Years after being shown by Apple, poor Microsoft still doesn’t understand what tablets are for
“In New York on Monday, Microsoft unveiled two new tablets aimed at solidifying the company’s hold on a key niche market: people who hate fun,” Will Oremus writes for Slate.
“The Surface 2 and Surface Pro 2 are jam-packed with productivity features guaranteed to make you feel guilty for using the devices for anything other than work. The big upgrades over the last Surface tablets that no one enjoyed lie in the technical specifications: faster processor, faster bus, better battery life, more cores on the GPU, etc. The new ones also both come with the full Microsoft Office suite, including Outlook, ensuring that your calendar alerts are the first thing you’ll see when you sit back on the couch and pick up your tablet,” Oremus writes. “Oh, and about that sitting back on the couch thing: Microsoft has fixed that too, tweaking the kickstand to make it easier to type away at that Excel spreadsheet while holding the tablet on your lap or sitting at a desk. Who needs to lean back and relax when you can use your tablet just like a PC?”
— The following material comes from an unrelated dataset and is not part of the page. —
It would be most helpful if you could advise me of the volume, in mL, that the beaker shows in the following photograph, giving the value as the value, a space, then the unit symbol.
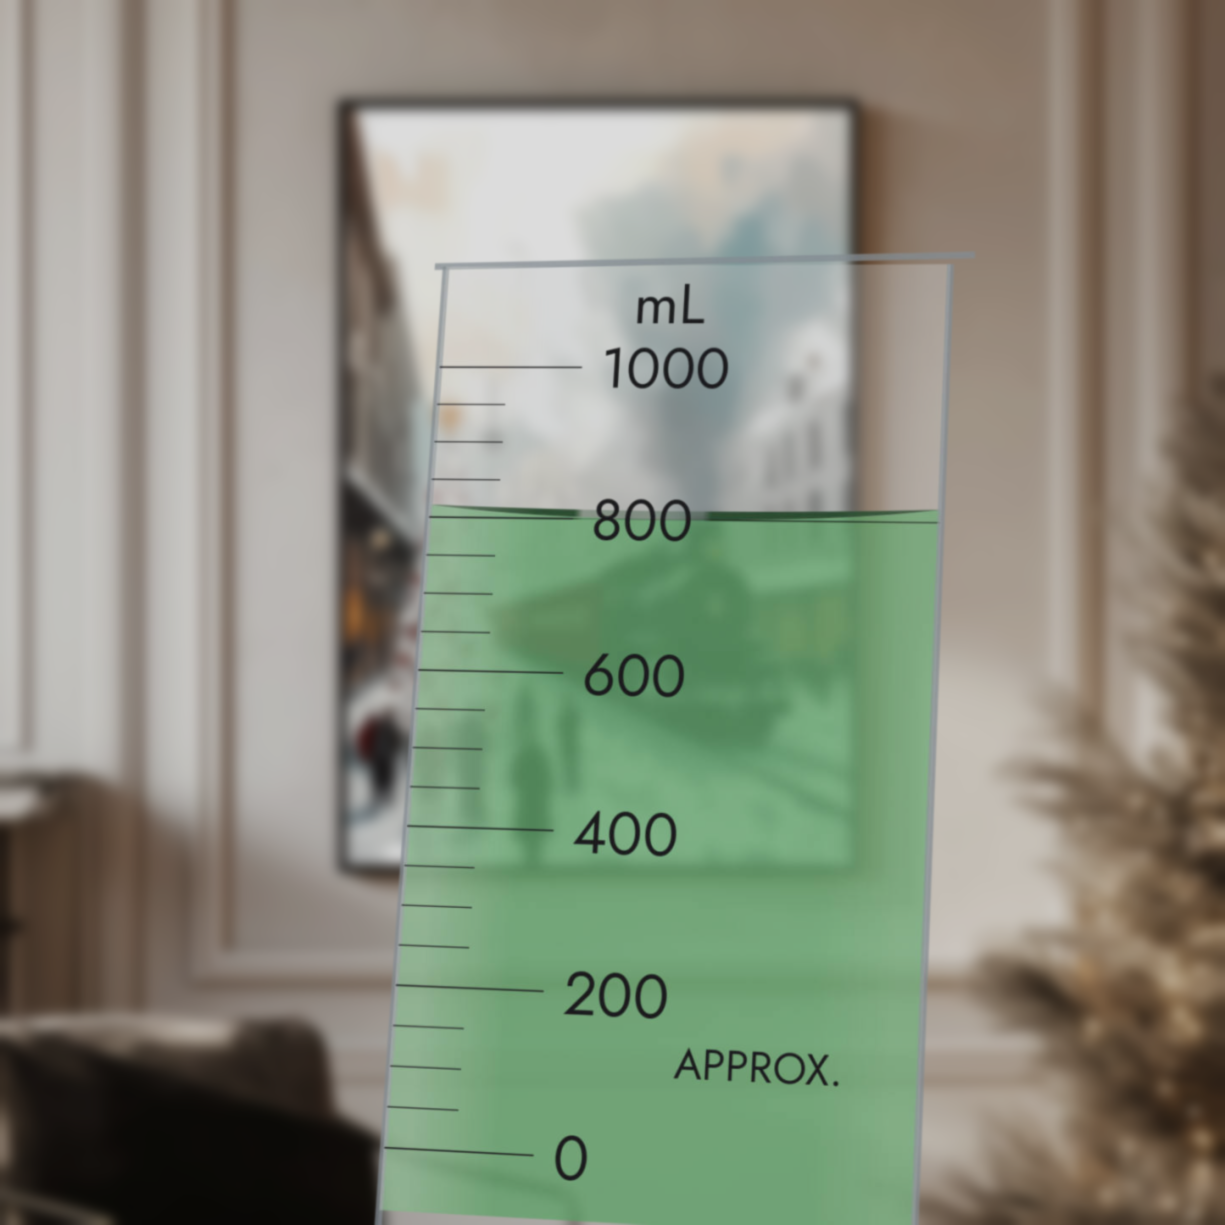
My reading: 800 mL
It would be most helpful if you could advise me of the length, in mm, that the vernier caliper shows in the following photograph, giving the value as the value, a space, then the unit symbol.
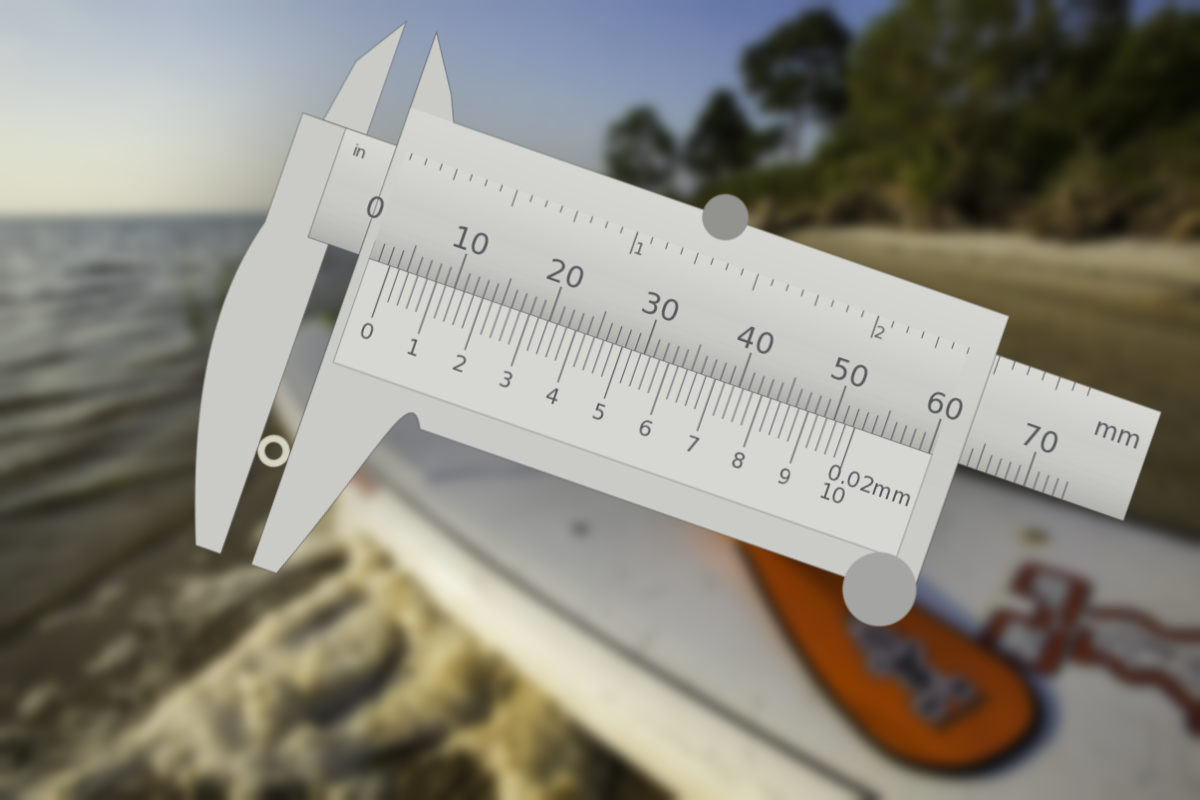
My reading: 3.2 mm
“There’s just one problem with Microsoft pitching its new tablets at people who prefer to use their tablets for work rather than play: Those people barely exist,” Oremus writes. “A Gartner survey found that tablet owners use their devices overwhelmingly for entertainment, followed by social media, e-mail, and other types of communication. Just 15 percent of tablet screen time is devoted to work. That makes sense when you consider that nearly everyone who owns a tablet also owns a different device that is far-better suited to doing work, whether desktop, laptop, or both. The tablet is where they go to get away from that work.”